Même avec le recul du temps, Mandrin demeure objet de controverse. Adulé par un certain public, haï par ceux qu’il dépouillait, traqué par les soldats du roi, il mena à un rythme fulgurant une carrière à la Robin des bois, quelques meurtres répugnants en sus. Le portrait que brosse de lui Michel Peyramaure présenterait pourtant moins d’intérêt si Mandrin occupait constamment l’avant-scène. Pour notre plus grand bénéfice, ce n’est pas le cas. Mandrin intervient au milieu du XVIIIe siècle, dans une France mise en coupe réglée par une monarchie aussi gourmande qu’astucieuse. Versailles dépense, mais ne sait comment saigner la paysannerie. La solution, c’est le recours aux « fermiers généraux ». À eux de prélever l’argent que réclame la monarchie.

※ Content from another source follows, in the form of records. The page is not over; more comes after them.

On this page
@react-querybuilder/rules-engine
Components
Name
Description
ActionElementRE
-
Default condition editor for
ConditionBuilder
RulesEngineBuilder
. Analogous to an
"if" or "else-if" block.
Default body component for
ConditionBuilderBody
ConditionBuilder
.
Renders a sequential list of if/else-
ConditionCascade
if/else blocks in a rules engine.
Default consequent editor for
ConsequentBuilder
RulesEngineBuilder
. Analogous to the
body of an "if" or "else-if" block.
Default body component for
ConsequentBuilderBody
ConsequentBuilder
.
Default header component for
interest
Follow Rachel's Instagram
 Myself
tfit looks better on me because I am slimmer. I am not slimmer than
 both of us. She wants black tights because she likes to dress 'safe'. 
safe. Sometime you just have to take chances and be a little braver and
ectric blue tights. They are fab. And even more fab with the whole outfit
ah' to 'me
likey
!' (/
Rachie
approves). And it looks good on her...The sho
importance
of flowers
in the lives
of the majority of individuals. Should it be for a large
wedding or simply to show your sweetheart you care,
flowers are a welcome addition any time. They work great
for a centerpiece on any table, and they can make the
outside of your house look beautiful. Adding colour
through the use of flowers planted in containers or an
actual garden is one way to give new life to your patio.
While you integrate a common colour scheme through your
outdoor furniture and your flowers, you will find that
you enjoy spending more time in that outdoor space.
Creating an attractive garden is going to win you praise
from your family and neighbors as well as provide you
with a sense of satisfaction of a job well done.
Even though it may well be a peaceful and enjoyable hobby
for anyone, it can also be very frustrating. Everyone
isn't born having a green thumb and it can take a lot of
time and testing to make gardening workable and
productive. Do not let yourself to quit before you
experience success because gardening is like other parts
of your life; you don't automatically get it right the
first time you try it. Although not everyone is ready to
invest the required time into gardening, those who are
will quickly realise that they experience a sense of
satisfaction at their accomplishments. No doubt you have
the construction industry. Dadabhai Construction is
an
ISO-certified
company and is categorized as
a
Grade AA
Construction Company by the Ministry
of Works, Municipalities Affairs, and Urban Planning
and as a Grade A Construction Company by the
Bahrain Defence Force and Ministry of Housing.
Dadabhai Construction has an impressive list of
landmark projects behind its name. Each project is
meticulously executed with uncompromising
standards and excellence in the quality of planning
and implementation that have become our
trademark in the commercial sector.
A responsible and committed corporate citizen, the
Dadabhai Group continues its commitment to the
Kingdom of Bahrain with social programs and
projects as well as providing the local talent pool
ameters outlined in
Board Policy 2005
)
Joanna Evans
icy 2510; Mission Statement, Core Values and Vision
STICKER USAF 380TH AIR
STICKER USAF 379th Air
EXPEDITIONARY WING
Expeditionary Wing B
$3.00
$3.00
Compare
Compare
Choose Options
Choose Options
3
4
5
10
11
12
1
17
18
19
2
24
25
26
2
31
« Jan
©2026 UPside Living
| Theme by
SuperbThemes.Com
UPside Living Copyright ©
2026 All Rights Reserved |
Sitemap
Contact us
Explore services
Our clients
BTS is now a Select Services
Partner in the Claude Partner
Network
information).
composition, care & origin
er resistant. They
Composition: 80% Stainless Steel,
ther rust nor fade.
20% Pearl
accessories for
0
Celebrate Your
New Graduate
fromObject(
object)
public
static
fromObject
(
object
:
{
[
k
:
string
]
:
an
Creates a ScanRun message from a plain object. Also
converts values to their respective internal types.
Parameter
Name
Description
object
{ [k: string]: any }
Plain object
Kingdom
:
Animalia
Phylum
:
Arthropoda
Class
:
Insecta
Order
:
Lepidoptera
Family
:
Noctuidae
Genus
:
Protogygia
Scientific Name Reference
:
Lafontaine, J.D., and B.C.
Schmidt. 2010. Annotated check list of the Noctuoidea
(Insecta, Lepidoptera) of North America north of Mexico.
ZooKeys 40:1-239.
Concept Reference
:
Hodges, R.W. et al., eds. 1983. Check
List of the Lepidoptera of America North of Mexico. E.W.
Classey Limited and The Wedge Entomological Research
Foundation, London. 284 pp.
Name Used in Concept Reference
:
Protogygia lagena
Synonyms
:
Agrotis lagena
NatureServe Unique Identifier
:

Ils exercent un véritable pouvoir de taxation et gardent comme commission la différence entre ce qu’ils doivent remettre et ce qu’ils ont extorqué. Sans surprise, cette « différence » a eu tendance à prendre du volume.
C’est là qu’intervient Mandrin. Il se donne pour mission de dépouiller les émissaires des fermiers généraux. Pendant un temps, par la rapidité de ses déplacements et son sens de la stratégie, il place les fermiers généraux sur la défensive, vend à leur place et à meilleur prix les denrées d’importation, déstabilise le système fiscal. Mandrin n’en devient pas pour autant un modèle de vertu et de cohérence. Sa justice est expéditive, aléatoire, parfois répugnante. Il exige de ses hommes loyauté et discipline, mais il devient capricieux et imprudent. L’espionnage et la frustration d’une maîtresse mettront sur sa piste les seuls adversaires capables de mettre fin à sa mission : les soldats du roi. Il fallait s’y attendre, car les fermiers généraux n’étaient, malgré tout, que les percepteurs de la monarchie. Si celle-ci n’obtient plus l’argent requis pour ses excès, son armée prendra la relève et les jours de Mandrin seront comptés. Plus lucide, plus mesuré, peut-être aurait-il tenu plus longtemps contre la milice ; c’était quand même une cause perdue.
C’est une page importante de l’histoire de la France que raconte Michel Peyramaure. Peut-être peut-on aussi appliquer les données de ce roman à la Nouvelle-France, car elle fut, elle aussi, souvent affermée par la métropole à des intermédiaires peu scrupuleux.